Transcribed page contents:
-*-
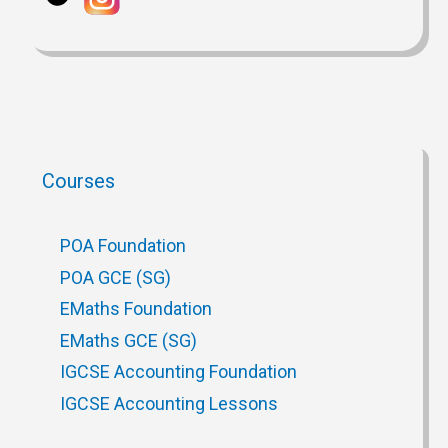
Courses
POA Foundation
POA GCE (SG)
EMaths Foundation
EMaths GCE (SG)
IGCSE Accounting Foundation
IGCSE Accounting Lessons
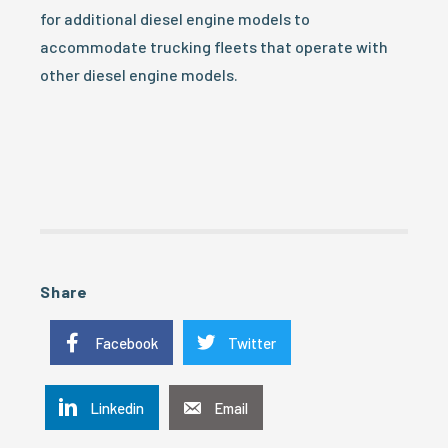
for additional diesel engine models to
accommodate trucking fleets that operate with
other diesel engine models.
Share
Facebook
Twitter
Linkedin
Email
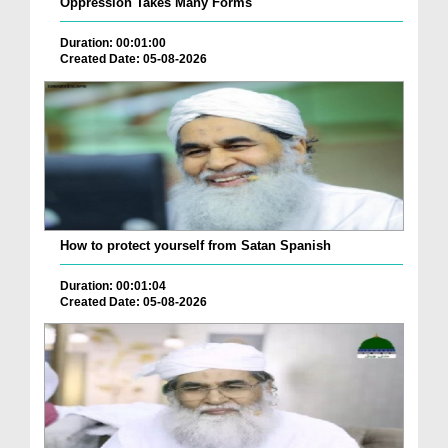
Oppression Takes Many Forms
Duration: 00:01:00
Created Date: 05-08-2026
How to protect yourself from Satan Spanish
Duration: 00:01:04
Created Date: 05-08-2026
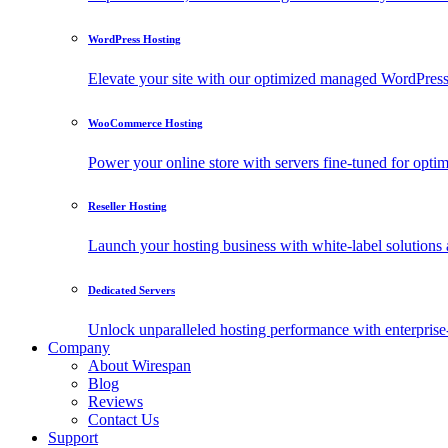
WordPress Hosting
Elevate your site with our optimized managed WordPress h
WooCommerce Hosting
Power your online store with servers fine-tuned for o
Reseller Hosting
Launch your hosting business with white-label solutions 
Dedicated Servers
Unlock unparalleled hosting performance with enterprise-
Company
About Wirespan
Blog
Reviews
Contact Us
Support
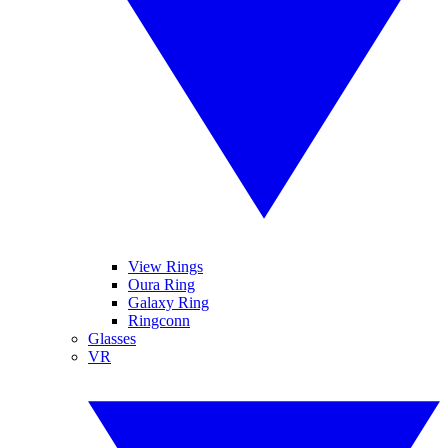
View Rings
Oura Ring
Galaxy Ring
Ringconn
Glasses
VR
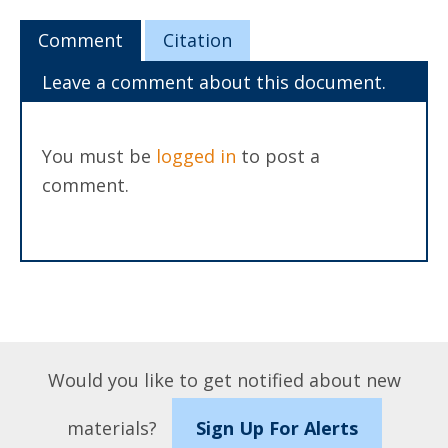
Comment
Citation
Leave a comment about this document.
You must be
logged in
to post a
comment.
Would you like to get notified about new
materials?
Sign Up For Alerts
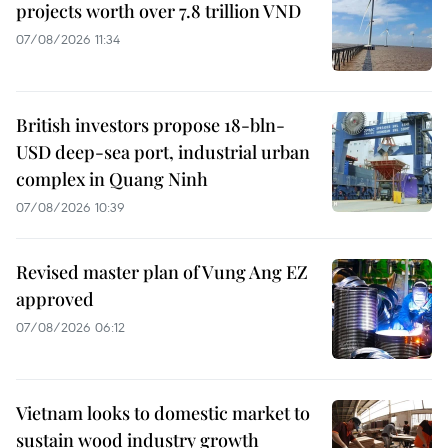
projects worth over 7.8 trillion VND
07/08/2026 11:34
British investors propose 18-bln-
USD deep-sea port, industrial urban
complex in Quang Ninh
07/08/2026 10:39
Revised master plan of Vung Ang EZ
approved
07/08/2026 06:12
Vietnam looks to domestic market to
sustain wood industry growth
-*-
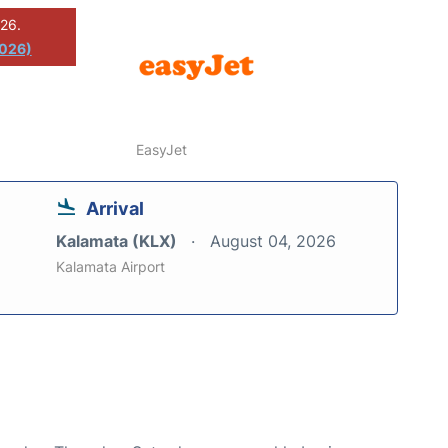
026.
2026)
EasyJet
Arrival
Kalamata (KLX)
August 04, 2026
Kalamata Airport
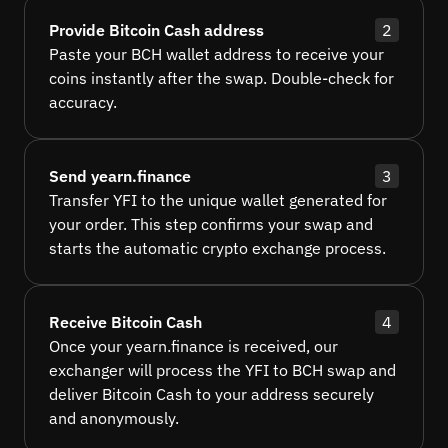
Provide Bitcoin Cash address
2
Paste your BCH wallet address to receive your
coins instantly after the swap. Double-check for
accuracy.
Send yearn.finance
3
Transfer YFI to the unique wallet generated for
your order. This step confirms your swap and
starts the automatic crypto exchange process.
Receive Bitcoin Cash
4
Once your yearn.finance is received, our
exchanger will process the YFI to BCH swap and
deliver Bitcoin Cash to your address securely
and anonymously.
-*-
■ Task objective: Every line in the data that holds the string "process" should be returned.

■ Response:
starts the automatic crypto exchange process.
exchanger will process the YFI to BCH swap and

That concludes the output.